ATTENUATED ENDOCYTOSIS AND TOXICITY OF A MUTANT CHOLERA TOXIN WITH DECREASED ABILITY TO CLUSTER GM1

GI Cell Biology, the Department of Pediatrics, Children's Hospital and Harvard Medical School, and the Harvard Digestive Diseases Center, Boston, Massachusetts, 02115; Department of Microbiology, University of Colorado Denver School of Medicine, Aurora, Colorado, 80045; Departments of Molecular Physiology & Biophysics and Cell & Developmental Biology, Vanderbilt University School of Medicine, Nashville, TN 37232

^* To whom correspondence should be addressed.
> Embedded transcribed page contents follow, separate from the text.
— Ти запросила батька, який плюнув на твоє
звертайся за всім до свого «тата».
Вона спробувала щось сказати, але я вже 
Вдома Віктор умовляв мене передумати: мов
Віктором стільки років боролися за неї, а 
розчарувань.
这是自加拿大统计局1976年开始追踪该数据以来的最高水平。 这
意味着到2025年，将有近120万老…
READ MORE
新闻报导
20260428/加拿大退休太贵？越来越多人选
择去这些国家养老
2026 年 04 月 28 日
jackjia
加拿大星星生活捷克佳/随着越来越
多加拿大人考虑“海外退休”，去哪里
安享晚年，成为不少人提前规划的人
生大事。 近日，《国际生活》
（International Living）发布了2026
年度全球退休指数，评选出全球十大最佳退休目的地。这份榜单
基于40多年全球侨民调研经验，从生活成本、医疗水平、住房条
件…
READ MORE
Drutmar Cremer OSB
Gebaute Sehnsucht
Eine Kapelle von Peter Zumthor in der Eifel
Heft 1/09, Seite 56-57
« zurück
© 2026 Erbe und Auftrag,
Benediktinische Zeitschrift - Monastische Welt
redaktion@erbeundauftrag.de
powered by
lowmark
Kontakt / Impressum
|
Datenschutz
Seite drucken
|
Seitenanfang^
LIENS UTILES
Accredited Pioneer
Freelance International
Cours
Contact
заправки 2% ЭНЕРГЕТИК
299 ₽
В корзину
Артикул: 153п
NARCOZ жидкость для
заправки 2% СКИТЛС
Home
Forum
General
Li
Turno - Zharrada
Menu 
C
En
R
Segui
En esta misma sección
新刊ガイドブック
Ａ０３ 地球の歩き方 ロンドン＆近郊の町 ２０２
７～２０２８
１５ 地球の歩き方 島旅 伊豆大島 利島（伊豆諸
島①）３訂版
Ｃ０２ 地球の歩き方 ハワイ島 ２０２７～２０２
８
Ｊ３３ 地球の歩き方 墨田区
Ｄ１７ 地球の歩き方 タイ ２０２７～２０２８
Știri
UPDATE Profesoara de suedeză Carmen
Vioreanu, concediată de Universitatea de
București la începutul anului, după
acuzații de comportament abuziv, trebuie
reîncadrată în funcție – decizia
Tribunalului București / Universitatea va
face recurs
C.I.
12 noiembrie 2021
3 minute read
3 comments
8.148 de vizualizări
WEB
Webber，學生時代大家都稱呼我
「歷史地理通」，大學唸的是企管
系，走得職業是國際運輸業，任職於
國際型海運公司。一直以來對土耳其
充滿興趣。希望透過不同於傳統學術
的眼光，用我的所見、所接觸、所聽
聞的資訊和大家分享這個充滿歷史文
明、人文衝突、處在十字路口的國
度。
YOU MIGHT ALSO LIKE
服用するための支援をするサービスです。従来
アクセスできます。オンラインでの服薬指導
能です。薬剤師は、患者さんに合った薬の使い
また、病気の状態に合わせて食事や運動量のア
Email: wayne.lencer{at}childrens.harvard.edu.

	Abstract

Cholera toxin (CT) moves from the plasma membrane (PM) of host cells to the endoplasmic reticulum (ER) by binding to the lipid raft ganglioside GM1 (GM1). The homopentomeric B-subunit of the toxin can bind up to five GM1 molecules at once. Here, we examine the role of polyvalent binding of GM1 in CT action by producing chimeric cholera toxins that have B-subunits with only one or two normal binding pockets for GM1. The chimeric toxins have attenuated affinity for binding to host cell plasma membranes as expected. Nevertheless, like wild type (wt) CT, the CT chimeras induce toxicity, fractionate with detergent-resistant membranes extracted from toxin-treated cells, display restricted diffusion in the plane of the PM in intact cells, and remain bound to GM1 when they are immunoprecipitated. Thus, binding normally to two or perhaps only one GM1 molecule is sufficient for association with lipid rafts in the PM and toxin action. The chimeric toxins, however, are much less potent than wt toxin and they enter the cell by endocytosis more slowly, suggesting that clustering GM1 by the B-subunit enhances the efficiency of toxin uptake and perhaps also trafficking to the ER.